Is there a way to using conditions to find all the values (SUM and COUNT) above a certain value to be used as part of another calculation?
My logic is to find all the values greater than or equal to the 99th percentile value from a query (e.g. if I have a 1000 queries, I'd want the sum of the last 10 queries), take that value away from the sum of the total query count and divide that by the total count minus the count of queries that are greater than equal to the 99th percentile.
I can replicate my idea on Excel with the idea I had in mind:
But I'm not sure how to replicate this on Splunk - any ideas?
You are trying too hard to do all the work yourself.
On the other one, I posted one version of code to calculate the avg of the 99th percentile.
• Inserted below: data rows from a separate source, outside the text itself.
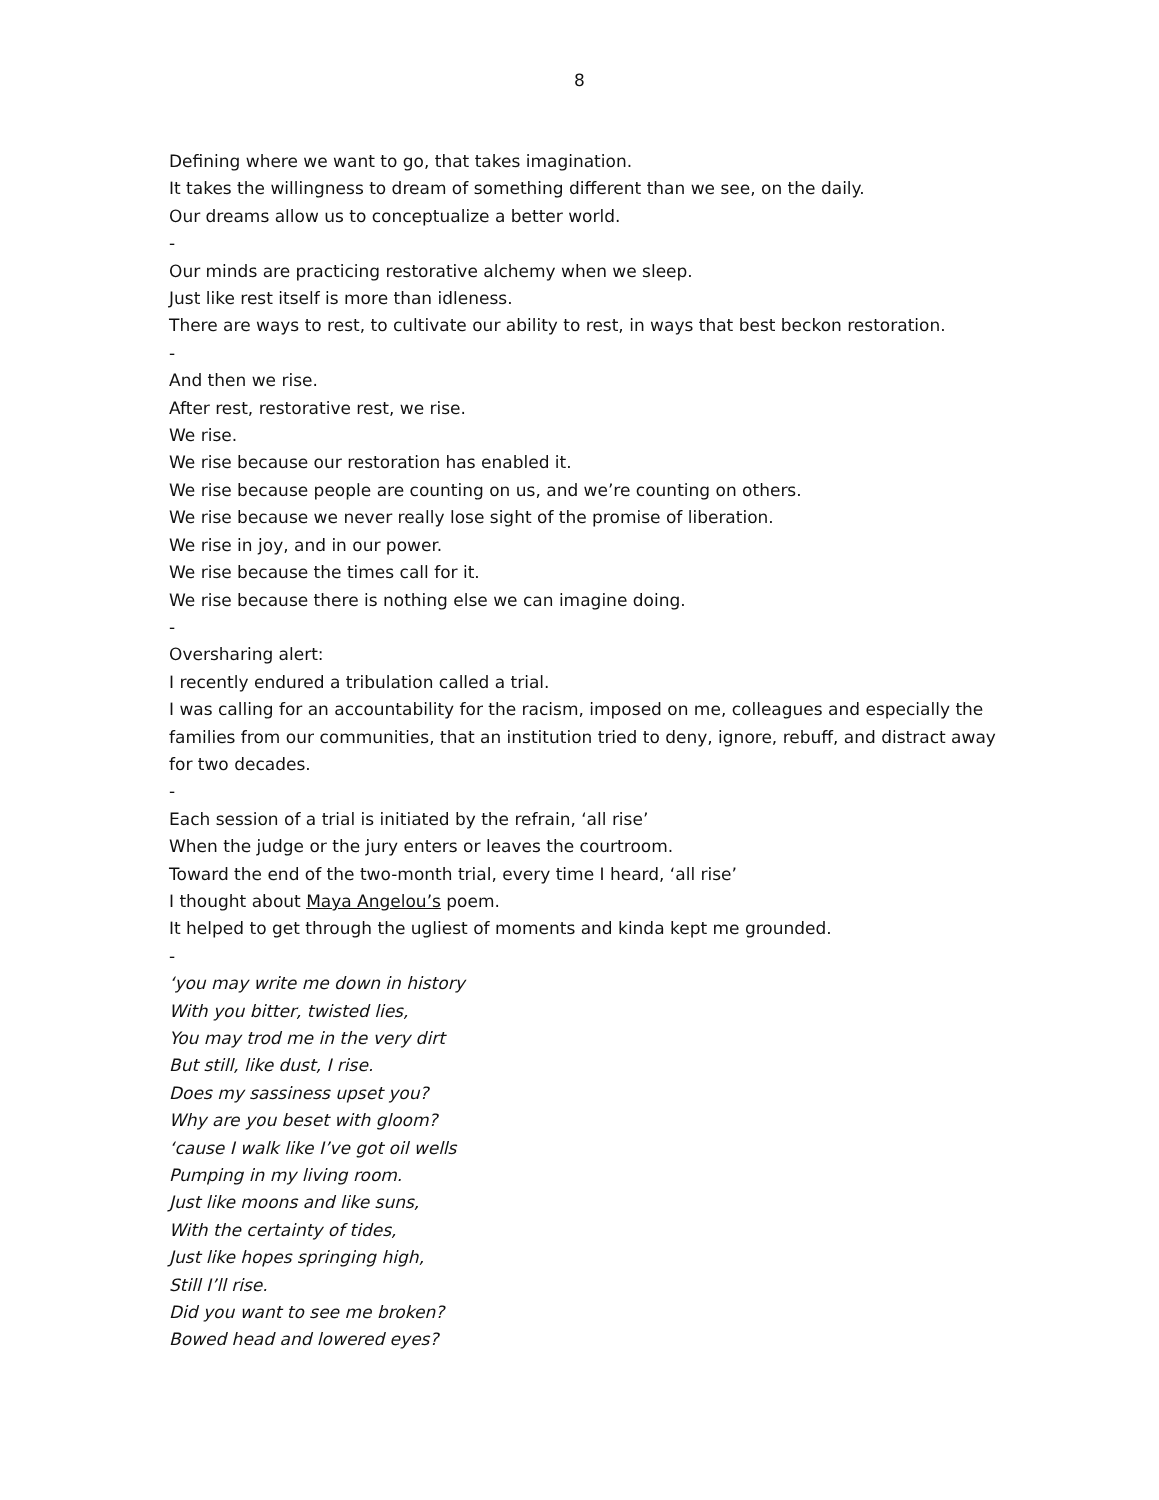8
Defining where we want to go, that takes imagination.
It takes the willingness to dream of something different than we see, on the daily.
Our dreams allow us to conceptualize a better world.
-
Our minds are practicing restorative alchemy when we sleep.
Just like rest itself is more than idleness.
There are ways to rest, to cultivate our ability to rest, in ways that best beckon restoration.
-
And then we rise.
After rest, restorative rest, we rise.
We rise.
We rise because our restoration has enabled it.
We rise because people are counting on us, and we’re counting on others.
We rise because we never really lose sight of the promise of liberation.
We rise in joy, and in our power.
We rise because the times call for it.
We rise because there is nothing else we can imagine doing.
-
Oversharing alert:
I recently endured a tribulation called a trial.
I was calling for an accountability for the racism, imposed on me, colleagues and especially the families from our communities, that an institution tried to deny, ignore, rebuff, and distract away for two decades.
-
Each session of a trial is initiated by the refrain, ‘all rise’
When the judge or the jury enters or leaves the courtroom.
Toward the end of the two-month trial, every time I heard, ‘all rise’
I thought about Maya Angelou’s poem.
It helped to get through the ugliest of moments and kinda kept me grounded.
-
‘you may write me down in history
With you bitter, twisted lies,
You may trod me in the very dirt
But still, like dust, I rise.
Does my sassiness upset you?
Why are you beset with gloom?
‘cause I walk like I’ve got oil wells
Pumping in my living room.
Just like moons and like suns,
With the certainty of tides,
Just like hopes springing high,
Still I’ll rise.
Did you want to see me broken?
Bowed head and lowered eyes?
Here's a more direct route - use an
eval in the stats to
null out the ones you dont want to aggregate.
your query that gets the data by queryName | fields ResponseTime queryName | eventstats perc99(ResponseTime) as p99Resp by queryName | stats count(eval(if(ResponseTime<-p99Resp,Responsetime,null()))) as P98Count, avg(eval(if(ResponseTime<-p99Resp,Responsetime,null()))) as p98ResponseAvg, stdev(eval(if(ResponseTime<-p99Resp,Responsetime,null()))) as p98ResponseStdev, min(eval(if(ResponseTime<-p99Resp,Responsetime,null()))) as p98ResponseMin, max(eval(if(ResponseTime<-p99Resp,Responsetime,null()))) as p98ResponseMax by queryName
So what does the eval side do, remove any queries that have a response time that exceed the p99 value for the queryName? I think I saw that there was an IF function available, but I didn't know you needed to use '<-' for less than or equal to
I presume this is related to your previous question. 🙂 (Which is not a problem, they do appear somewhat distinct - if the answer to one is the same or similar to the answer to the other we can figure out how to handle that later).
An example may help - please correct where this is wrong. Example will use 10 values and a 90%, and I'm going to make up most of the math because I'm lazy.
Ten events with some values: 1, 5, 6, 7, 8, 9, 10,11,12,18
Your 90% says that the values 1 and 18 are not inside the 90% <- made up.
What exactly do you want to do with this example, then?
Sum 1+18 = 19,
then take that 19 away from 5+6+7+...+12=68 == 49 ?
OR then take that 19 away from the WHOLE sum of 87-19 = 68 ? <-- this, I think?
Divide that (68) by the total count (10?) == 6.8,
oh no, 68/8 because you are missing two that got removed? == 8.5 <-- this I think?
That's 8.5. Since my data was more or less symmetrical about the average that's not much different from the average of the whole set (8.7) but certainly different data will give different results.
So is that what you are trying to do?
If not, please correct the example to do what you want. I think this will help a LOT of people help you find an answer.
Yes, they're related to each other - I had an idea pop into my head for the first one, but I thought I'd write the question differently.
The example you provided is almost what I'm looking for - I'll explain what I mean:
I'm looking to use all but the last value so, in this case, the 10th value would be removed but the search include the first value as well. My idea is that either, I could get the sum of the counts that are within the 99% range (or here, it would be all the values <= 12) and then dividing by 9 (since 10 - 1 = 9)
The results would be: Sum=69 and new Average=7.7 (rounded to 1 d.p)
Yes, ideally, once I get all these averages, I can do further analysis on the ones that exceed a certain value.